To defend themselves, local leaders revived and improved ancient
techniques of fortification and assault. The castle builders (military enlii
gineers) and commanders of the Middle Ages continued the siege warfare
techniques developed by the Romans, modifying designs and equipment
to accommodate local traditions, geography, and materials. Every
increase in offensive power was met with greater strength or cleverness
by defenders.
Chapter 2 looks at the castle as a fortification. Medieval warfare consisted
of long sieges around a castle or town and relatively short battles
in the field, rarely involving a large army of more than 20,000 men. The
castle held the defensive position, and a well-built stronghold could be
taken only through extended siege. In many ways, the advantage lay with
the castle dwellers because the castle could be well provisioned and
staffed while the assembled feudal army had to live off the land. In the
hey-day of castle building, early armies consisted of a relatively undisciplined
force of men who were only required to serve a limited time, usually
forty days a year. Such men might be more interested in returning
to their own homes than they were in pursuing their lord’s cause and
maintaining a siege.
Having decided to invest (lay siege to) the castle, the aggressor’s strategy
would be to block off supplies and reinforcements, and then to attempt
to take the castle by force, only when negotiation, treachery, or
blockade and starvation failed. An assault on the castle was a slow affair
because the attackers had to go over, through, or under the walls and
then engage in hand-to-hand combat. To go over the wall involved the
use of scaling ladders or a mobile wooden tower called a belfry. When
moved into place, this tower allowed knights to climb the ramparts to
the wall-walk and then engage their equals in combat. A slower, but often
more effective, assault involved tunneling under the wall, causing it to
collapse. Finally, to breach the walls the attackers used battering rams
and stone-throwing machines, which were essentially very large catapults
(see Figure 14). The most powerful engine was the trebuchet (a giant
sling), which could throw huge stones with great force. None of these
siege engines have survived, but a team of twenty-first-century “re-enacters”
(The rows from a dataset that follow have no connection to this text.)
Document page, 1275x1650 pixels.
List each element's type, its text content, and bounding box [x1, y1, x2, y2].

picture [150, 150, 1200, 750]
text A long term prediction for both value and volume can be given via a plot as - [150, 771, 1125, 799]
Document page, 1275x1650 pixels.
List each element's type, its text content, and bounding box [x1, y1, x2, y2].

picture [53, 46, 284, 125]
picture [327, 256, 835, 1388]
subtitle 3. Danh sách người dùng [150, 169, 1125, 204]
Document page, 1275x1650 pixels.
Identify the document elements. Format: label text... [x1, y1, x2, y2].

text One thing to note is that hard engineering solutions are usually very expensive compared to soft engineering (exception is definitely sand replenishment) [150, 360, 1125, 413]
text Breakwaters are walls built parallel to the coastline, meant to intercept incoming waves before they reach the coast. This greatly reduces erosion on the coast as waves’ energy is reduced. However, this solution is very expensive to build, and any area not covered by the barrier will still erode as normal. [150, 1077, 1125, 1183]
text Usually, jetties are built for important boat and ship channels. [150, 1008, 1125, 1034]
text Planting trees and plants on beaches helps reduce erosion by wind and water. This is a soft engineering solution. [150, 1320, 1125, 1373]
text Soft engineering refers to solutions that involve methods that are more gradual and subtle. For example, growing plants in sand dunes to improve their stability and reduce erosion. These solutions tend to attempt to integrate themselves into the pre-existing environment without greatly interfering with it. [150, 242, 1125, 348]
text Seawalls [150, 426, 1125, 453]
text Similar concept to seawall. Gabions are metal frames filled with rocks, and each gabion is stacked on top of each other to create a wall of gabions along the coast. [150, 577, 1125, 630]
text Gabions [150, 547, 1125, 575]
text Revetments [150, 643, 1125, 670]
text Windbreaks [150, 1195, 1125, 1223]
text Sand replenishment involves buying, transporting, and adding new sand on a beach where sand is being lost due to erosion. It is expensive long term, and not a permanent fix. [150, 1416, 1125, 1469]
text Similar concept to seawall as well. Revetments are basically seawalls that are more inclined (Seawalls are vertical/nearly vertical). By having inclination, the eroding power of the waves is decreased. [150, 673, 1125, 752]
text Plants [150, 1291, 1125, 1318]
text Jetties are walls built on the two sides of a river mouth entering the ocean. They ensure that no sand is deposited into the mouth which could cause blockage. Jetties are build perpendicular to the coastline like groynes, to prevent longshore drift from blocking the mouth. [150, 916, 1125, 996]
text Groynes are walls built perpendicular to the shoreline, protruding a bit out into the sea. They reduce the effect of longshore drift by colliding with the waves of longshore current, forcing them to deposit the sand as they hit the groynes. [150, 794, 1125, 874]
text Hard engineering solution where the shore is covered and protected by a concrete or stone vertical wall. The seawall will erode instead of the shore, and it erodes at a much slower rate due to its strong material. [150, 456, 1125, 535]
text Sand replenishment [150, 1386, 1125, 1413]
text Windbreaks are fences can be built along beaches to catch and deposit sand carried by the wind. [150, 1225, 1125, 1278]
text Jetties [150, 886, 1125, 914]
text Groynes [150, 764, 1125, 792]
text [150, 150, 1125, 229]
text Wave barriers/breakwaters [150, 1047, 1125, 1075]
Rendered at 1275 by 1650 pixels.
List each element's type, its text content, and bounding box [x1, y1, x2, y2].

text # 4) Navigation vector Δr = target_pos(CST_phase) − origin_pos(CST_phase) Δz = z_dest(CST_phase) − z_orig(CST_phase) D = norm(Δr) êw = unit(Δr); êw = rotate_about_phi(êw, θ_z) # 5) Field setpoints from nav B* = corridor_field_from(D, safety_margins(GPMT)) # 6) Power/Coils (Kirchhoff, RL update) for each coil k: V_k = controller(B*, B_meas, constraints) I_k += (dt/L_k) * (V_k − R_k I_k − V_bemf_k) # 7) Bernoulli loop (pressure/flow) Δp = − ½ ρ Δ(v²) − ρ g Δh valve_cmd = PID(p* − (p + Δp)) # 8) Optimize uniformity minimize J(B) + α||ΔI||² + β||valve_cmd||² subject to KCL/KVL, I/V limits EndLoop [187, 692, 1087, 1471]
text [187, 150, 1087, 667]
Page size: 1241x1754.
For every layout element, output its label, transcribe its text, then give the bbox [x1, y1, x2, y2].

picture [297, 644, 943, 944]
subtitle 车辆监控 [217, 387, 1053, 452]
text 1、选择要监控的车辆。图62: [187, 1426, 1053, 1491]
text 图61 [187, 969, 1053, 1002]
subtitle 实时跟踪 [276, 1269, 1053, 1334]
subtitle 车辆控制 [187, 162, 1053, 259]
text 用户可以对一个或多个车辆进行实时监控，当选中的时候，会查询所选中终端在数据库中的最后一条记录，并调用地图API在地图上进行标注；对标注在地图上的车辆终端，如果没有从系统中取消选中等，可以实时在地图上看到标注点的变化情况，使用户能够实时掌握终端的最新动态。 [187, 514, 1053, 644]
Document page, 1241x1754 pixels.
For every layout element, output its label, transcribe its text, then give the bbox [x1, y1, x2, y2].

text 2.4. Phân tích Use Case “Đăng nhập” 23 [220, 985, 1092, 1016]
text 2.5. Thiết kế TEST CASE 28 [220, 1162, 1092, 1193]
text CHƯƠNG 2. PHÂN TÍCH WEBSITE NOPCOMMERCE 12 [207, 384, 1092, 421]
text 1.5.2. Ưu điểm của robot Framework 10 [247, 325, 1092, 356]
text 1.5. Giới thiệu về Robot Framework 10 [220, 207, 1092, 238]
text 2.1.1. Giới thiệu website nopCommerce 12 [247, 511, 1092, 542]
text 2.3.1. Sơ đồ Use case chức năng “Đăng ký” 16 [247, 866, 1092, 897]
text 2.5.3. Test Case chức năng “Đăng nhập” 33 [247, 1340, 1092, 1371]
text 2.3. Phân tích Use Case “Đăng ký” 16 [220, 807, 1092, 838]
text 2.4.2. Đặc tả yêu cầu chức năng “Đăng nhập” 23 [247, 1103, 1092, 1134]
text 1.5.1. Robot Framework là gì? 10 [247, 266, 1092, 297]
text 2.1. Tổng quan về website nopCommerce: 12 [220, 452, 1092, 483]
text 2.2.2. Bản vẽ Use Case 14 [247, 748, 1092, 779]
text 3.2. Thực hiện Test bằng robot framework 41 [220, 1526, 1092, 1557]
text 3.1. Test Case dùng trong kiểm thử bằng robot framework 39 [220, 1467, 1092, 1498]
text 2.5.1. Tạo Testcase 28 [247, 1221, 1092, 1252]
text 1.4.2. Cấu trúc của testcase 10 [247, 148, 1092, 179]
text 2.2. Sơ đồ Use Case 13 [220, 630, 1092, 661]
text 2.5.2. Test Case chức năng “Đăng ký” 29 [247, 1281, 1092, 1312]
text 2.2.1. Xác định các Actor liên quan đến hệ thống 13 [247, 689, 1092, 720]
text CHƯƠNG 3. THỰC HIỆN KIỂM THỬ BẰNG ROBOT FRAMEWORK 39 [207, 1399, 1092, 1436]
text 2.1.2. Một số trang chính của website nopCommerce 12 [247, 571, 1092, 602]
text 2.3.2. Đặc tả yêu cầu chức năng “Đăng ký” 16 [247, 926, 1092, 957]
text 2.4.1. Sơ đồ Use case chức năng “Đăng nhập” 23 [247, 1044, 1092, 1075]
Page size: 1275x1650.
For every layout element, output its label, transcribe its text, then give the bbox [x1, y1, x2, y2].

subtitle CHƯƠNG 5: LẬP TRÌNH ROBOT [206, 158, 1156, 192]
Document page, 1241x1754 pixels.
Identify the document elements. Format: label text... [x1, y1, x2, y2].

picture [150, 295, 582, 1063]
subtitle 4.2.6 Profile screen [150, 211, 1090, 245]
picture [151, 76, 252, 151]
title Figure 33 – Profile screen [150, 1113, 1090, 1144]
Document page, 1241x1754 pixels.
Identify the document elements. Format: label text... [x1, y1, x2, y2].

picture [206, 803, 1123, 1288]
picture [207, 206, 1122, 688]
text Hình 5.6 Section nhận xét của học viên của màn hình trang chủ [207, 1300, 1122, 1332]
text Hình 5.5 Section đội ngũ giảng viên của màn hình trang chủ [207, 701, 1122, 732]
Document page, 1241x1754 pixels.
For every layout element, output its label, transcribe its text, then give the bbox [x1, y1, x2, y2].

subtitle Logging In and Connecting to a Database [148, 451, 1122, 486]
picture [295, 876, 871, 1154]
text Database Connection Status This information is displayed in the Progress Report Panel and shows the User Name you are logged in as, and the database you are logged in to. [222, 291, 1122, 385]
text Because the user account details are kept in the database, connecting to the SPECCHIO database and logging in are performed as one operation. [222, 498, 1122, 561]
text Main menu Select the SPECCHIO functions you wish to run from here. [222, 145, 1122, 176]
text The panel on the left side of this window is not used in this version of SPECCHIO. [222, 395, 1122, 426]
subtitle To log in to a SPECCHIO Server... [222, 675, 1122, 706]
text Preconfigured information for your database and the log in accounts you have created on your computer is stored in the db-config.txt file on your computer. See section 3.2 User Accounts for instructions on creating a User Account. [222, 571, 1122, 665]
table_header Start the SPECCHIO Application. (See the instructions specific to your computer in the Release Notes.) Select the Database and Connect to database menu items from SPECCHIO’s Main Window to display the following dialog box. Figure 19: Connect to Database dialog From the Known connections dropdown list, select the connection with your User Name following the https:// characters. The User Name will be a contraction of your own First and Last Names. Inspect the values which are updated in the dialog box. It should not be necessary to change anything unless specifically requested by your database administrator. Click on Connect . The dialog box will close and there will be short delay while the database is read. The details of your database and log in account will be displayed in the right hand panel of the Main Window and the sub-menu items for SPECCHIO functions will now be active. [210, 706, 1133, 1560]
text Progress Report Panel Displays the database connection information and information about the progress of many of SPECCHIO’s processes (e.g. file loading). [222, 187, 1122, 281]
has built and tested the trebuchet and other engines with spectacular
results.
The mightiest castles of the eleventh and twelfth centuries were once
veritable war machines, although even a well-built castle could be taken
after a long siege by starvation or treachery. Castle walls and towers were
defensive structures to be smashed by ever-increasing firepower. For all
their imposing appearance, many castles stood for only a few years before
they were destroyed and left in ruins. From the tenth through thirteenth
centuries, castles functioned as military machines, but in the
fourteenth and fifteenth centuries their role changed almost completely,
and they were replaced by forts designed for artillery.